Ness asks questions and returns to Dean, who is waiting in the car. Everything's coming up us, kid, he says hsppily. Talk to me, urges Dean. I am, says Ness, confused. The owner of the house, Lila Taylor, age 20, lives alone, explains Ness--take the car, go back to Ezra's, see what she's got, I'm gonna stay here and keep my peepers on the Sheik and Sheba (?).
That's it? Dean asks Ezra, gazing at a pointy branch between them on a table. That is a thousand-year-old olive branch carved by vestal virgins and dipped in the blood of... you don't want to know," she says--"pulling this together wasn't easy.
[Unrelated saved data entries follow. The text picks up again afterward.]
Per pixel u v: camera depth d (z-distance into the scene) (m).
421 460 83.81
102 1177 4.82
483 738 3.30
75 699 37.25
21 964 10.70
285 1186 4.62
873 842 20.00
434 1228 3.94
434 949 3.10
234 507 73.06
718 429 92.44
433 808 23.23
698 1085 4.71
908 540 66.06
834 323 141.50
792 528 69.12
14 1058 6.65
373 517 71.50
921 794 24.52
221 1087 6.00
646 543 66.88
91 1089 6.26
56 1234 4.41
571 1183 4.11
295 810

You and Ness both owe me, smoothie. You can have whatever you want, says Dean, soon as we gank this thing. Yeah, yeah, take your twig, wise guy, she says. Well how's it work? asks Dean. You stick this end in his heart, she says--miss, he has you for supper. If I kill Chronos, I'm stuck here? he asks. You just now realized? says Ezra--aw, come on, 1944 ain't that bad. Yeah, says Dean, head over to Europe, punch Hitler in the neck. Oh, there's lots of ways to pass the time, Sugar, she assures him, taking his lapels in her hands, drawing him close and kissing him. That's for luck, she says, wiping her lipstick off his mouth, 'cause I'm lucky. Thanks, he says, wiping his mouth as though trying to wipe away her kiss. (I sure wish I had been her, but I'd like to think Dean would have been happier taking my kiss.) Dean puts on his hat expertly, with a flourish to the brim, and sees mail on the table under it. BACK TO THE FUTURE III, he says, smiling--I need to borrow some paper.
Ness, waiting outside for Dean, is attacked by Snyder, trying to wrestle his gun away from him. "I stopped by the police station to take care of that hunter who rode in here," Snyder says breathless, "heard you took him out of jail--thought I might see you again. They get into it with fisticuffs, and it's clear that Snyder is stronger. He soon has rendered Ness unconscious amidst a pile of discarded bottles and other debris in a woodshed. The blond woman Snyder was kissing comes out of the house, calling for him: "Ethan?" Can't take the trash out without taking the trash, silly," she says. "Sorry, honey, I don't know where I left my head," he apologizes. When he turns to take care of his prisoner, however, Ness is gone and Snyder is rip-roaring angry.
We see a feminine hand working on a grandfather clock. You know how you're always asking me where I go? Snyder says--come with me, tonight. Is everything okay? she asks, nervous. Perfect, he assures her, you're perfect. She giggles self-consciously. Pack a bag, I'll explain later, okay? he says. But the diner, she starts to say. FORGET ABOUT THEM! he explodes momentarily, then adds, more calmly, you'll call in tomorrow--just go, pack. Unnerved, she goes to do as ordered.
Dean pulls up to the house where he and Sam will one day be squatting, hastily shows a badge to the man who answers the announces himself as Special Agent Costner, with the Department of Homeland Termite Invasion. There's been an outbreak all over this area and I must secure the perimeter. Although the guy thinks he's nuts, Dean wangles his way upstairs, goes to the room that Sam won in their rock/paper/scissors game, moves a bed away from a wall, lies down where Sam will one day lie, pulls out a knife, flicks it open and has to assure the man, who has followed him upstairs, that he is installing something that will protect this house forever.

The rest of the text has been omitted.